Implication of plasmacytoid dendritic cells in the malignant transformation of cervical epithelial metaplasia

The cervical transformation zone is a dynamic area of a few millimeters in which a glandular epithelium has been replaced by a squamous epithelium through a metaplastic process. Interestingly, a substantial majority (87%) of cervical (pre)cancerous lesions develops within this peculiar microenvironment. Our previous studies reported that intrinsic immune features altered in the metaplastic epithelium could contribute to cancer development by preventing efficient antitumor/antiviral immune response. Plasmacytoid dendritic cells (pDC) are key effectors in host innate immunity and orchestrate adaptive immune responses. Recently, infiltration by these subtypes of dendritic cells has been shown in different cancers. However their implication in antitumor response is largely debated. The present study was performed to determine the implication of pDC in the cervical “metaplasia-dysplasia-cancer” sequence. We demonstrated that the density of pDC increases in the epithelium of metaplastic and (pre)cancerous cervical tissues as well as in underlying stroma as compared with normal exocervical epithelium. This could be partially explained by the increased expression of chemerin, their chemotactic peptide, observed in those areas.

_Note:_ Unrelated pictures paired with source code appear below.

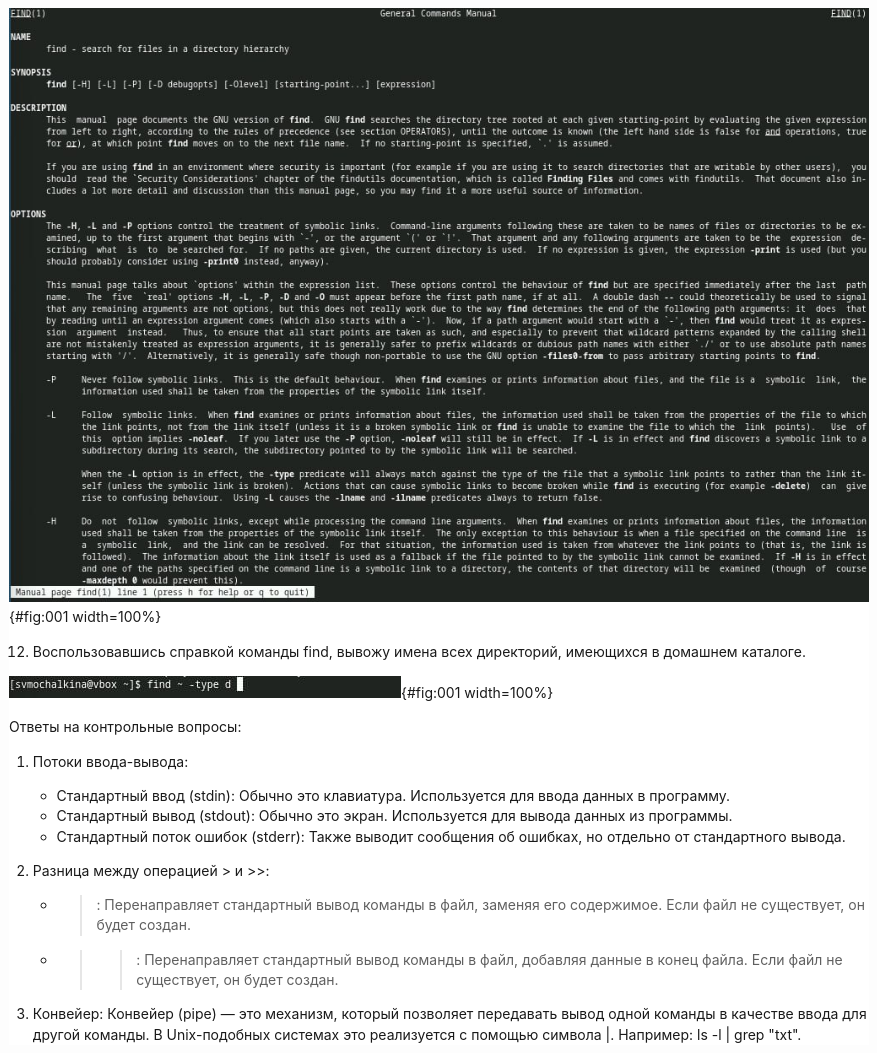 ![рис.17](image/17.jpg){#fig:001 width=100%}

12) Воспользовавшись справкой команды find, вывожу имена всех директорий, имеющихся в домашнем каталоге.

![рис.18](image/18.jpg){#fig:001 width=100%}

Ответы на контрольные вопросы:

1) Потоки ввода-вывода:
   - Стандартный ввод (stdin): Обычно это клавиатура. Используется для ввода данных в программу.
   - Стандартный вывод (stdout): Обычно это экран. Используется для вывода данных из программы.
   - Стандартный поток ошибок (stderr): Также выводит сообщения об ошибках, но отдельно от стандартного вывода.

2) Разница между операцией > и >>:
   - >: Перенаправляет стандартный вывод команды в файл, заменяя его содержимое. Если файл не существует, он будет создан.
   - >>: Перенаправляет стандартный вывод команды в файл, добавляя данные в конец файла. Если файл не существует, он будет создан.

3) Конвейер:
   Конвейер (pipe) — это механизм, который позволяет передавать вывод одной команды в качестве ввода для другой команды. В Unix-подобных системах это реализуется с помощью символа |. Например: ls -l | grep "txt".

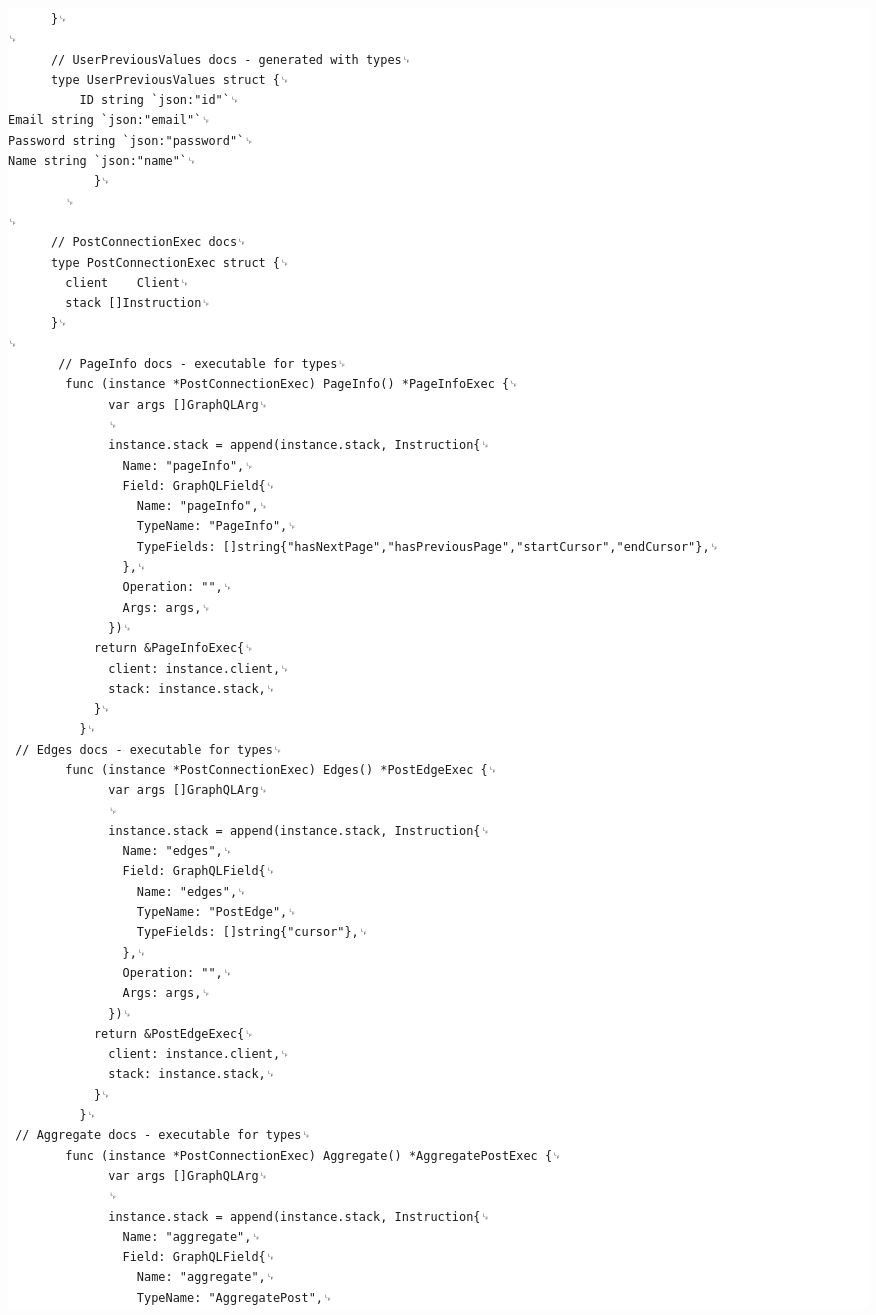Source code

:          }␊
    ␊
          // UserPreviousValues docs - generated with types␊
          type UserPreviousValues struct {␊
              ID string `json:"id"`␊
    Email string `json:"email"`␊
    Password string `json:"password"`␊
    Name string `json:"name"`␊
                }␊
            ␊
    ␊
          // PostConnectionExec docs␊
          type PostConnectionExec struct {␊
            client    Client␊
            stack []Instruction␊
          }␊
    ␊
           // PageInfo docs - executable for types␊
            func (instance *PostConnectionExec) PageInfo() *PageInfoExec {␊
                  var args []GraphQLArg␊
                  ␊
                  instance.stack = append(instance.stack, Instruction{␊
                    Name: "pageInfo",␊
                    Field: GraphQLField{␊
                      Name: "pageInfo",␊
                      TypeName: "PageInfo",␊
                      TypeFields: []string{"hasNextPage","hasPreviousPage","startCursor","endCursor"},␊
                    },␊
                    Operation: "",␊
                    Args: args,␊
                  })␊
                return &PageInfoExec{␊
                  client: instance.client,␊
                  stack: instance.stack,␊
                }␊
              }␊
     // Edges docs - executable for types␊
            func (instance *PostConnectionExec) Edges() *PostEdgeExec {␊
                  var args []GraphQLArg␊
                  ␊
                  instance.stack = append(instance.stack, Instruction{␊
                    Name: "edges",␊
                    Field: GraphQLField{␊
                      Name: "edges",␊
                      TypeName: "PostEdge",␊
                      TypeFields: []string{"cursor"},␊
                    },␊
                    Operation: "",␊
                    Args: args,␊
                  })␊
                return &PostEdgeExec{␊
                  client: instance.client,␊
                  stack: instance.stack,␊
                }␊
              }␊
     // Aggregate docs - executable for types␊
            func (instance *PostConnectionExec) Aggregate() *AggregatePostExec {␊
                  var args []GraphQLArg␊
                  ␊
                  instance.stack = append(instance.stack, Instruction{␊
                    Name: "aggregate",␊
                    Field: GraphQLField{␊
                      Name: "aggregate",␊
                      TypeName: "AggregatePost",␊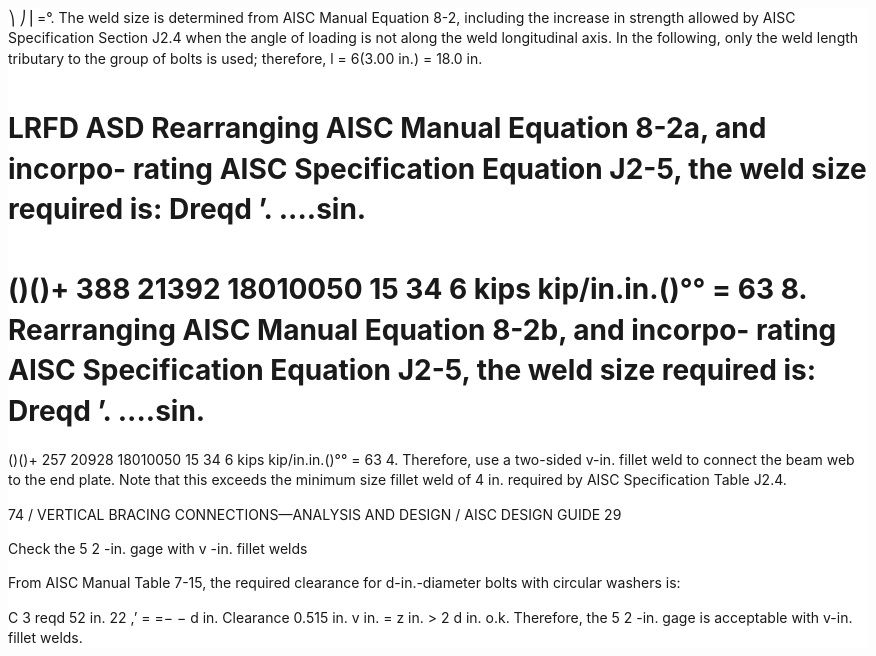 ⎞
⎠⎟
=°.
The weld size is determined from AISC Manual Equation 8-2, including the increase in strength allowed by AISC Specification
Section J2.4 when the angle of loading is not along the weld longitudinal axis. In the following, only the weld length tributary to
the group of bolts is used; therefore, l = 6(3.00 in.) = 18.0 in.

LRFD ASD
Rearranging AISC Manual Equation 8-2a, and incorpo-
rating AISC Specification Equation J2-5, the weld size
required is:
Dreqd ’.
....sin.
=
()()+
388
21392 18010050 15 34 6
kips
kip/in.in.()°°
= 63 8.
Rearranging AISC Manual Equation 8-2b, and incorpo-
rating AISC Specification Equation J2-5, the weld size
required is:
Dreqd ’.
....sin.
=
()()+
257
20928 18010050 15 34 6
kips
kip/in.in.()°°
= 63 4.
Therefore, use a two-sided v-in. fillet weld to connect the beam web to the end plate. Note that this exceeds the minimum size
fillet weld of 4 in. required by AISC Specification Table J2.4.

74 / VERTICAL BRACING CONNECTIONS—ANALYSIS AND DESIGN / AISC DESIGN GUIDE 29

Check the 5 2 -in. gage with v -in. fillet welds

From AISC Manual Table 7-15, the required clearance for d-in.-diameter bolts with circular washers is:

C 3 reqd
52 in.
22
,’ =
=− −
d in.
Clearance 0.515 in. v in.
= z in. > 2 d in. o.k.
Therefore, the 5 2 -in. gage is acceptable with v-in. fillet welds.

We developed a method to efficiently generate pDC cells exhibiting morphological and immunohistochemical features of blood pDC from a limited number of CD34+ cord blood progenitors. Using these in vitro generated pDC, we demonstrated that medium conditioned by transformed keratinocytes modified the activation status of pDC, by inducing a decreased expression of costimulatory molecules such as CD86 and HLA-DR. Moreover, malignant keratinocytes diminished the ability of pDC to produce IFNα in response to an oligonucleotide containing CpG motifs, a defined microbial stimulus for pDC.
These results suggest that pDC could be educated within the metaplastic and/or (pre)cancerous microenvironment to acquire a tolerogenic phenotype that could promote carcinogenesis. In agreement with those results, we observed that both metaplastic areas and (pre)cancerous lesions of the cervix are infiltrated by T regulatory cells.